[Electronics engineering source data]
*****
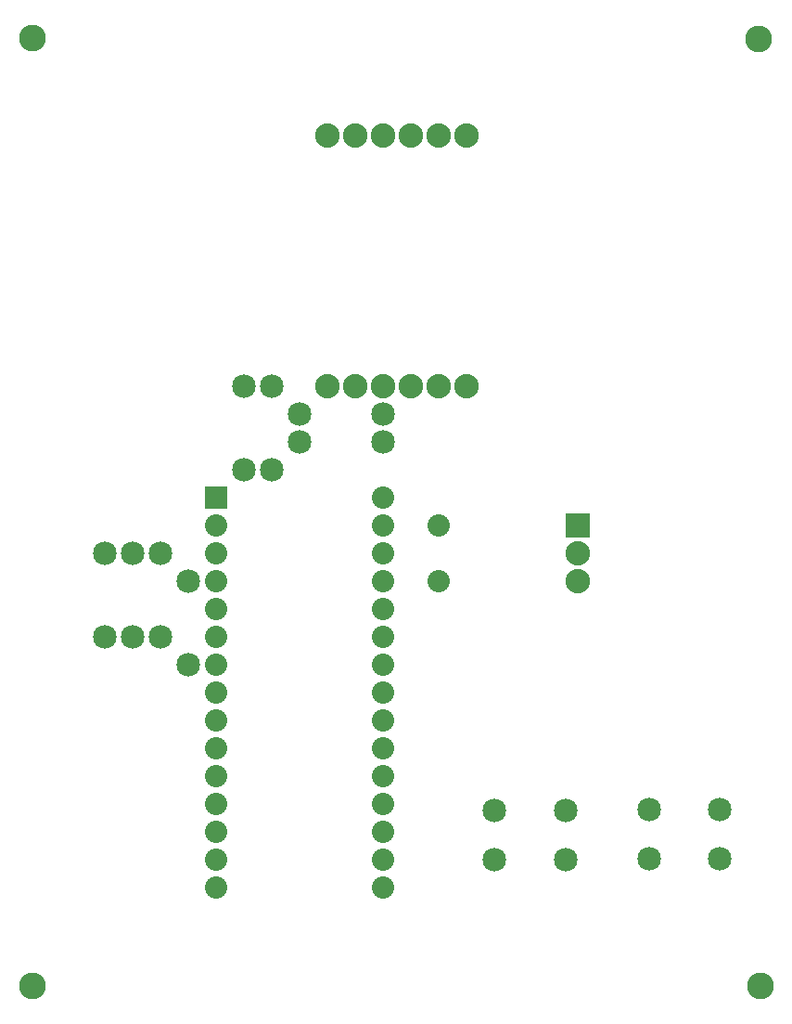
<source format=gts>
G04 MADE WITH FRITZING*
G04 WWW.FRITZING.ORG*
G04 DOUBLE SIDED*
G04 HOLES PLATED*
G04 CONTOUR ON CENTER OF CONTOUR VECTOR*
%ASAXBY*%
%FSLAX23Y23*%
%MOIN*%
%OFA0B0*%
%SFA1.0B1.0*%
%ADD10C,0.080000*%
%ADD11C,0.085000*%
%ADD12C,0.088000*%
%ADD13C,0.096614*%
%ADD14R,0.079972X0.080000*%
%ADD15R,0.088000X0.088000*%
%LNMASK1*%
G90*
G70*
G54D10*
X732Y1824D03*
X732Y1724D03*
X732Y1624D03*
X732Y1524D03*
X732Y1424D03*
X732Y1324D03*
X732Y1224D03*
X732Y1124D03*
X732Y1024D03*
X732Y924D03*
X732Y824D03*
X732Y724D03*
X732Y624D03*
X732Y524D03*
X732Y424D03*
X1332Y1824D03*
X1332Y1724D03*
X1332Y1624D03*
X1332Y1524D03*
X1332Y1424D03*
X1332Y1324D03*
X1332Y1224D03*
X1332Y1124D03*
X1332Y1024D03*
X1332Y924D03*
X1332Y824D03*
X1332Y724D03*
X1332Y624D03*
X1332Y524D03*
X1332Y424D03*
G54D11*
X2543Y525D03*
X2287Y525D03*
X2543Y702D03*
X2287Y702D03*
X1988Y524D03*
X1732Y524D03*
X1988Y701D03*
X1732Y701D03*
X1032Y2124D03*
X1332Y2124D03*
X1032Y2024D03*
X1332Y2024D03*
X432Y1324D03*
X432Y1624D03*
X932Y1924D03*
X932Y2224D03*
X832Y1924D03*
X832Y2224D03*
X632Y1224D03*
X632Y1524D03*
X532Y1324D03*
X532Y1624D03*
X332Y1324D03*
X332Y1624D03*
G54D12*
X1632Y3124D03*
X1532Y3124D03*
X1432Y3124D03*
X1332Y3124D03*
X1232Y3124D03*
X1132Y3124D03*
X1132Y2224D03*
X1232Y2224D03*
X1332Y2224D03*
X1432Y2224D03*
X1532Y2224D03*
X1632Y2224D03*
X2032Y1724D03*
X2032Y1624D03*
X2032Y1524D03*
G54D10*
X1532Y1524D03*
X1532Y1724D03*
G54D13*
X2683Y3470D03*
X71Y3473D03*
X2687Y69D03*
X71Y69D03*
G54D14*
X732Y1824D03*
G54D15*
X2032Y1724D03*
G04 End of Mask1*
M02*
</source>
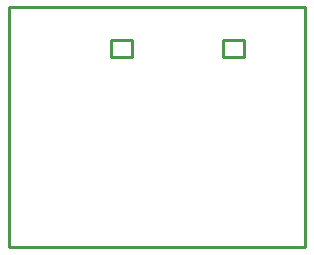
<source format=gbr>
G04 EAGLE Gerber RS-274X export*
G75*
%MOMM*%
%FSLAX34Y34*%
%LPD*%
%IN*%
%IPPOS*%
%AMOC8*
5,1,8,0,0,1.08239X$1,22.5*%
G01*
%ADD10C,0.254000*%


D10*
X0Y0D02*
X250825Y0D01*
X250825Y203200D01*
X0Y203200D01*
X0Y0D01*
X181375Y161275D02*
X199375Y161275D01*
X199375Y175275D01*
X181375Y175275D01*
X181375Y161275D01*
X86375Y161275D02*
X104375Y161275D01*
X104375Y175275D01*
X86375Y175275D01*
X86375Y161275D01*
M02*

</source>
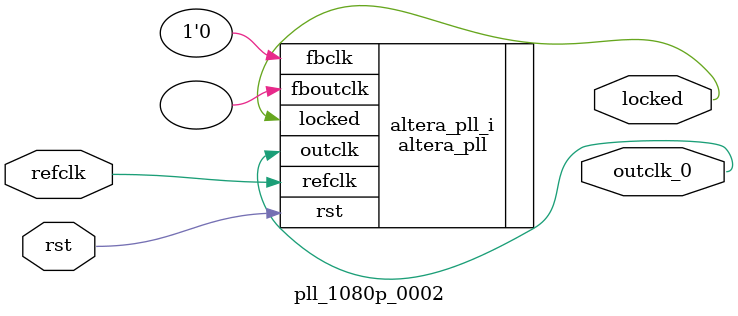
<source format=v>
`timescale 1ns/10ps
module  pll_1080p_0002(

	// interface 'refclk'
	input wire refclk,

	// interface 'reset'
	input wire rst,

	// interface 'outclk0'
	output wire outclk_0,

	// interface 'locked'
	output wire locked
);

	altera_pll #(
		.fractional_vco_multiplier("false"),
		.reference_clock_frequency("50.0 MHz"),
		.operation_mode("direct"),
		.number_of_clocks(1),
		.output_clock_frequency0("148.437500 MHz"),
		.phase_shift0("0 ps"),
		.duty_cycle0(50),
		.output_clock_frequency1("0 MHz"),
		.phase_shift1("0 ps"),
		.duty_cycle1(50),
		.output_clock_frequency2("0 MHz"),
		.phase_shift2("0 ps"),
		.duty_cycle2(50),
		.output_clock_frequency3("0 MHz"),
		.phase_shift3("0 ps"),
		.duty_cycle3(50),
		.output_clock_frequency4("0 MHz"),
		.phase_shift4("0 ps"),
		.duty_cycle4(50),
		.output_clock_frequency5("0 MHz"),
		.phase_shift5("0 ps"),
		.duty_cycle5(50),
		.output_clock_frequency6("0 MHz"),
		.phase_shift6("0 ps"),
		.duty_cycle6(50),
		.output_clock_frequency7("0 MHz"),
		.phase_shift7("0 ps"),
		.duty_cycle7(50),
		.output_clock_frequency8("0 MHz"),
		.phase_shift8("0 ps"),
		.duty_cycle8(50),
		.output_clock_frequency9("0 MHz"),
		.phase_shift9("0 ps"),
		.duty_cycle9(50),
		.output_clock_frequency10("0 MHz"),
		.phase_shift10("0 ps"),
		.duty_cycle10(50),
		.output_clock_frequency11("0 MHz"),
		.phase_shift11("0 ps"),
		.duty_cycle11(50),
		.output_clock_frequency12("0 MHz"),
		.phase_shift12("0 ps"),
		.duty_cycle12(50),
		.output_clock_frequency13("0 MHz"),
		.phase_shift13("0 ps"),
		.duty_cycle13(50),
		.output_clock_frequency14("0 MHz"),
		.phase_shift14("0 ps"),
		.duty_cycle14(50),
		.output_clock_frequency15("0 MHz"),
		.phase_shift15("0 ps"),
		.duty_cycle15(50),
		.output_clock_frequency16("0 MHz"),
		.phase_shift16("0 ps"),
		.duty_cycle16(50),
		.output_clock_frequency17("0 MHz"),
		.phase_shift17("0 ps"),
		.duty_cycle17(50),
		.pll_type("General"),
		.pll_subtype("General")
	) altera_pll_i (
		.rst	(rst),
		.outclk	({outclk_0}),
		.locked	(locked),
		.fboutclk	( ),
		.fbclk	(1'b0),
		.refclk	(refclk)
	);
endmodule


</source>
*****
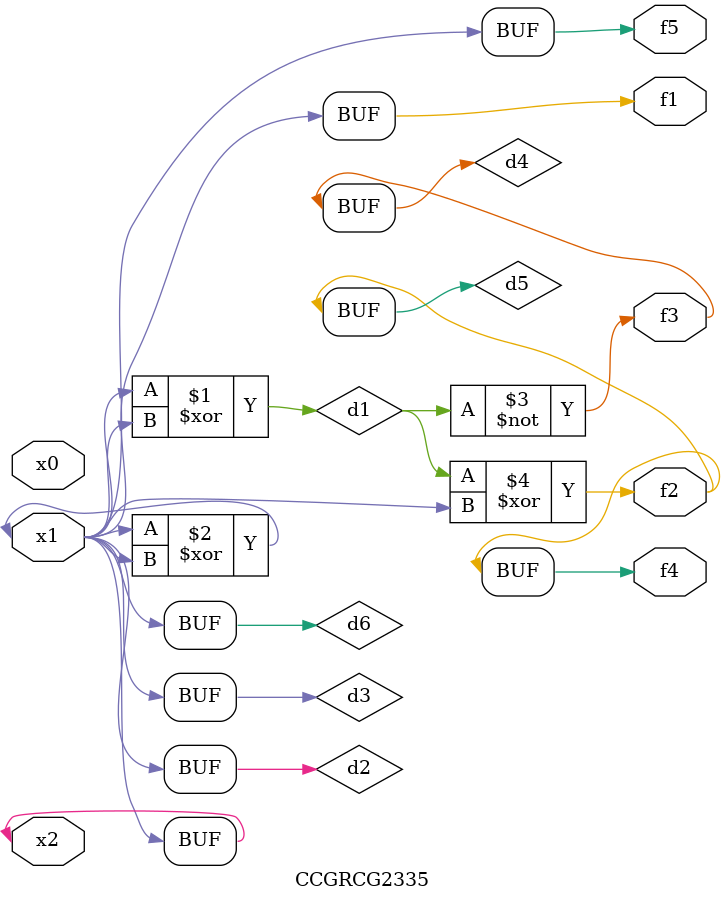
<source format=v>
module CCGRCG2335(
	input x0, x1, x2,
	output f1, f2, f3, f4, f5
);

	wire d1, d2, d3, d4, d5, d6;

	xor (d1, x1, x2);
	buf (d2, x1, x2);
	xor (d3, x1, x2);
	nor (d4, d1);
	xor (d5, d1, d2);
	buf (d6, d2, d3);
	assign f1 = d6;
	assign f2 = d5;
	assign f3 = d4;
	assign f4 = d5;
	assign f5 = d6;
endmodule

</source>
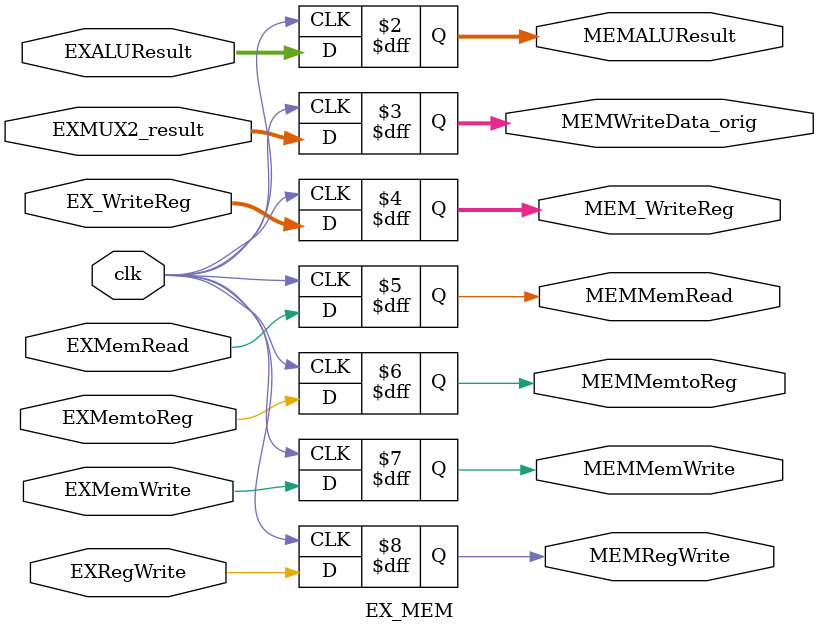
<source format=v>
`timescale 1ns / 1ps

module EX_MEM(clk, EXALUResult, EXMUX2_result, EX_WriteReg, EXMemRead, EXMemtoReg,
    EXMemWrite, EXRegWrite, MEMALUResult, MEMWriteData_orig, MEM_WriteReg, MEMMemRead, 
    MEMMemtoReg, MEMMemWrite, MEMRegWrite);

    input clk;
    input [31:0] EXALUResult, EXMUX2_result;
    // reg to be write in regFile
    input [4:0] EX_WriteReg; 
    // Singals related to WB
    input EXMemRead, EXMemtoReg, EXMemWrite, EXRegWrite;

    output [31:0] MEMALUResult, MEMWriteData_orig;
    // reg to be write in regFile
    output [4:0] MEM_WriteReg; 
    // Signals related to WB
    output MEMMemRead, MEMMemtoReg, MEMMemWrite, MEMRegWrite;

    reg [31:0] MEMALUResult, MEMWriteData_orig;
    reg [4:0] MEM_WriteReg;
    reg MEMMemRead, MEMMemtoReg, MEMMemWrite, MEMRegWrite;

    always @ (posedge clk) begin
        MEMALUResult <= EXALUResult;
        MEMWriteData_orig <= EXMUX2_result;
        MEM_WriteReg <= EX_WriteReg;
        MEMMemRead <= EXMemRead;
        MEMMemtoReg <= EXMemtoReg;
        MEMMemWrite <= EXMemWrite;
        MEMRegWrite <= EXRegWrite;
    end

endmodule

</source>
*****
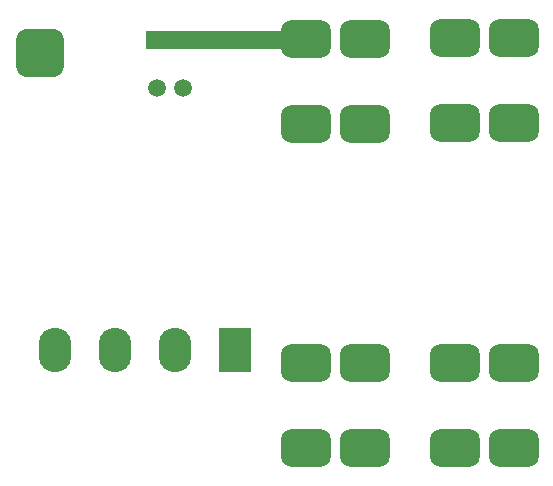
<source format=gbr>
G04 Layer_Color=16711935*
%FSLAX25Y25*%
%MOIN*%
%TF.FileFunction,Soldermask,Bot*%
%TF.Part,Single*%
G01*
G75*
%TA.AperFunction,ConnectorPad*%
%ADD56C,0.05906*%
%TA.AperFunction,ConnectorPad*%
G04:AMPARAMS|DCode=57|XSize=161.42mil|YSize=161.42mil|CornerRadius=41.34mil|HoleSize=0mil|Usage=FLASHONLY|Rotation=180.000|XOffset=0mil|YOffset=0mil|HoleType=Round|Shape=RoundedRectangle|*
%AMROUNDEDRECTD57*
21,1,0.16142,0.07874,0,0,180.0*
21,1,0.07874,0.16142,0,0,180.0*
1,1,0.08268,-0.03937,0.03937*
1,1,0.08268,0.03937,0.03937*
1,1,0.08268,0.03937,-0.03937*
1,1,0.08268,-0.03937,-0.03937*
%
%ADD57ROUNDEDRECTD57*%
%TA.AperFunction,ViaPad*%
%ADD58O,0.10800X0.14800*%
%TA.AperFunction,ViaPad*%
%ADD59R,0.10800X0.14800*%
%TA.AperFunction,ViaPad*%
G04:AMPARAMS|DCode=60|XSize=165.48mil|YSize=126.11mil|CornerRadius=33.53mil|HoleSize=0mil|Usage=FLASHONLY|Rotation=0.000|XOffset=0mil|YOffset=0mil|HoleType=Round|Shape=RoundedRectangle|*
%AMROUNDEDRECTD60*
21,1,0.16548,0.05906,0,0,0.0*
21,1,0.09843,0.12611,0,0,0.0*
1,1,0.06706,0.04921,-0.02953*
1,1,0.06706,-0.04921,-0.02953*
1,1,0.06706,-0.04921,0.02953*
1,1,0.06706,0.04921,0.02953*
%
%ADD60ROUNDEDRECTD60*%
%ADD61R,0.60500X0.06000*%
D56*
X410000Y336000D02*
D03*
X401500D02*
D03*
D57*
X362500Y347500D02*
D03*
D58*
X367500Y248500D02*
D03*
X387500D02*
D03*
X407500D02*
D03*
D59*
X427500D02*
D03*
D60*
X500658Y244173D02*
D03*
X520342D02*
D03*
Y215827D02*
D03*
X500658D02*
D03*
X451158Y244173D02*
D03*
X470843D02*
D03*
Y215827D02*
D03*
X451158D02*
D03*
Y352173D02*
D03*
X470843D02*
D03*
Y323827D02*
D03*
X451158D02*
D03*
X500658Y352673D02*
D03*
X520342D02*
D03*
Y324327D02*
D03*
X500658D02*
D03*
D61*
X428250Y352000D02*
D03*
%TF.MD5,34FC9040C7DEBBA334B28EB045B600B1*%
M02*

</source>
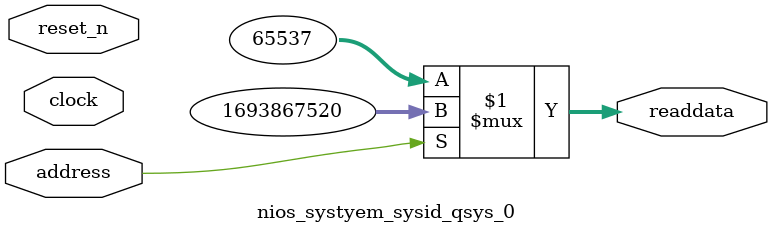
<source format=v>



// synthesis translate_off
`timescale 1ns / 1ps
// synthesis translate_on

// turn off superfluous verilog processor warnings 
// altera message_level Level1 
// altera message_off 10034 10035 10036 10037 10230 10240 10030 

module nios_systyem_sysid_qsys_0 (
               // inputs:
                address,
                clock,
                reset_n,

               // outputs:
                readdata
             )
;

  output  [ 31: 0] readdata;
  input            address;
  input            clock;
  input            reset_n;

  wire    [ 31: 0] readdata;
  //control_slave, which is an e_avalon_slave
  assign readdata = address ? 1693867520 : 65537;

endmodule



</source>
*****
#### Directions:
Wherever the string "timescale" appears in the data above, copy the line it sits in.

#### Task response:
`timescale 1ns/10ps
`timescale 1ns / 1ps
`timescale 1ns / 1ps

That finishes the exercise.